The Center for Food Safety (CFS) has called on FDA to recall the uncooked Impossible Burgers being sold at grocery stores. In a letter to the agency, the consumer advocacy group states that there is no regulation in effect to allow such sales as required under federal law.

Impossible Foods uses soy leghemoglobin or "heme,” which is synthetically extracted from the roots of soy plants and inserted into a genetically engineered yeast, to give the product its meaty appearance and color. It is the use of this as a color additive that required Impossible Foods to seek FDA approval before it could sell uncooked product in grocery stores.

In August, FDA approved Impossible Foods' petition to list heme as a color additive. But CFS filed objections to that approval in September, which legally prevent the regulation from going into effect and prohibit sales of the product until those objections are resolved. 

"Without valid FDA approval in place, it is unlawful to sell uncooked Impossible Burgers at retail stores," said CFS Staff Attorney Ryan Talbott. "The law is clear that when FDA receives an objection to a proposed color additive, FDA must hold approval of its use while it reviews the objection, in order to ensure that it is safe for human consumption. FDA should issue a recall telling retailers to remove uncooked Impossible Burgers from their shelves immediately."
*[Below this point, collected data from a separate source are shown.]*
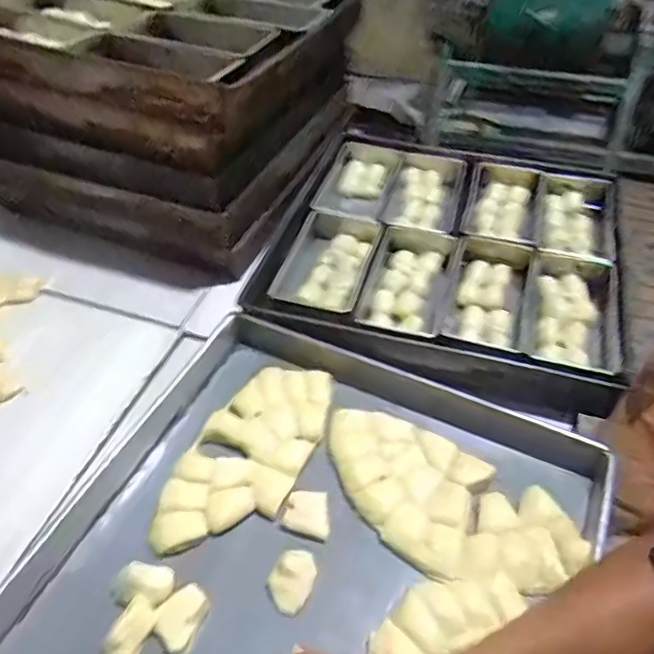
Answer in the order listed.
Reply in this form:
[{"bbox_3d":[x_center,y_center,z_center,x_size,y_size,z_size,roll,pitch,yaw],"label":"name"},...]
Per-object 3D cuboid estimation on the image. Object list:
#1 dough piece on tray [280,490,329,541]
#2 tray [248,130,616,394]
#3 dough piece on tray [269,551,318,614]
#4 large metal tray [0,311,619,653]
[{"bbox_3d":[-0.018,0.182,0.592,0.048,0.013,0.041,12,47,14],"label":"dough piece on tray"},{"bbox_3d":[0.164,-0.106,0.851,0.459,0.070,0.450,10,47,13],"label":"tray"},{"bbox_3d":[-0.030,0.230,0.543,0.039,0.017,0.052,23,51,23],"label":"dough piece on tray"},{"bbox_3d":[-0.021,0.231,0.556,0.472,0.065,0.467,17,49,19],"label":"large metal tray"}]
The objections filed by CFS raised several issues about FDA's safety review of the heme, including that to be approved as a color additive, there must be "convincing evidence that establishes with reasonable certainty that no harm will result from the intended use." CFS' objection states that through the synthetic biology (synbio) extraction process, new compounds, including proteins, may be created, so the impact in humans is unknown.

"This is the first time that people have consumed synbio heme," said CFS Policy Director Jaydee Hanson. "FDA should have required additional testing to make sure that this new substance does not cause allergic reactions in people, but the agency failed to do so."